4. Now lets complete the basket. Flip the leaves over such as the veins on the leaves are facing up. Select a pair of adjacent leaves and taking care that there isn’t any gap between the two leaves, fold them together and skewer them again with a toothpick/shigir as shown below. It is of utmost importance that there shouldn’t be any gap because if there is a gap, then there is every chance of the batter leaking out. To help you out with that, here’s a small tip: as you are making the baskets, after every step hold it towards the light. if you see light filtering through the joined edge, then it means there is a hole/gap in your basket.
5. Repeat the process with the other 3 pairs of leaves and your jackfruit leaves basket is ready!
6. If necessary, you can trim the stems on three of the leaves thereby making it easier to pour the batter. The remaining stem forms a nice handle to lift the steaming khottos once they are cooked!
7. If you have a few large leaves and you do not want a large khotto, make ‘cone khottos’. Once again making sure there aren’t any gaps, form a cone using the large leaf and skewer with a toothpick/shigir as shown below. Rajesh says these were his favorite when he was growing up and his Mom would reserve them for him. The taste was the same, I guess it was just the novelty of a conical khotto that was the attraction.
Ok now that you have made the baskets, let’s get down to the batter.
- Jackfruit leaves - about 40
- Toothpicks - broken into half
- Urad daal/Split black gram with the skins removed - 1 cup
- Idli rava/rice rava/cream of rice - 1 1/2 cups
- Salt to taste
Wash and Soak urad daal in water for 5-6 hours.
Using a wet grinder/blender, grind the soaked urad daal till smooth. Water should be added to facilitate smooth grinding, but do not make it too watery.
While the urad daal is being ground, soak the idli rava in water for a few minutes. Drain the water from the rava and set aside. This is done so that the rava gets a little fluffy.
Mix the urad daal and the rava together. Add salt to taste and mix well. Leave in a warm place to ferment overnight.
Next morning, pour the fermented idli batter in the baskets and steam in a cooker or pedavan (traditional idli steamer) for 20-25 minutes.
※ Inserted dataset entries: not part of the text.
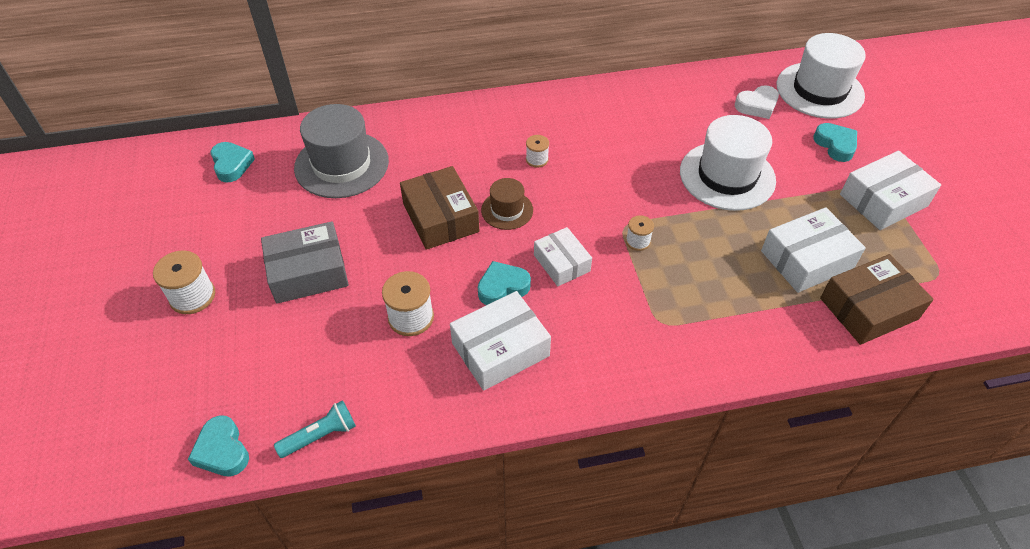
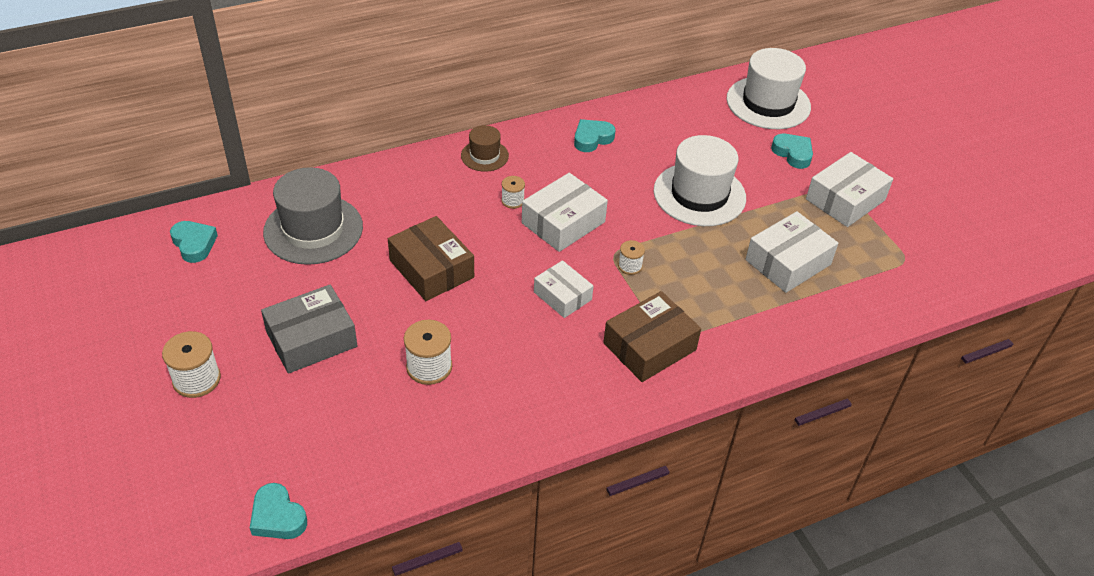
camera: 15 degrees left, 5 degrees down
(320, 436) = (372, 487): turquoise flashlight -> none
(500, 349) = (524, 383): white box -> white box (563, 222)
(502, 287) = (511, 326): turquoise heart -> turquoise heart (592, 139)
(507, 210) = (496, 253): brown hat -> brown hat (484, 156)
(757, 106) = (713, 124): white heart -> none
(868, 308) = (850, 298): brown box -> brown box (649, 346)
Serve hot with coconut oil and hing chutney.
- My daughter loves to eat this with ghee (clarified butter) and chutney. Purists would eat this with coconut oil!
- You can test if the khottos are done using a skewer or a toothpick. The end of the toothpick should come out clean when the khottos are cooked.
- If you don’t have enough baskets, you can recycle them for next batch of khottos. Let the khottos cool for a little while after removing them from the steamer. Gently press the edges of the basket and ease the khotto out taking care to see that the basket is not ripped. You can then refill the baskets and steam the next batch.
- The leaves when plucked from the tree exude a milky sap that is very sticky. We used to apply coconut oil to our palms to get rid of the sticky sap.
SugandhiFebruary 8, 2014 at 4:52 pm
Great demo on how to make the khotte basket. For Krishnastami we had khotte with gajbaje curry. My uncle liked his with hinga uddak ( green chillies, salt crushed and soaked in hing water) and cocnut oil. Brings back child hood memories. Thanks for the beautiful write up Aparna.
AparnaFebruary 8, 2014 at 9:58 pm
Thanks Aunty, this post wouldn’t have been possible without you, after all, the main ingredient “khotte paan” came from you! Thank you for sending us that!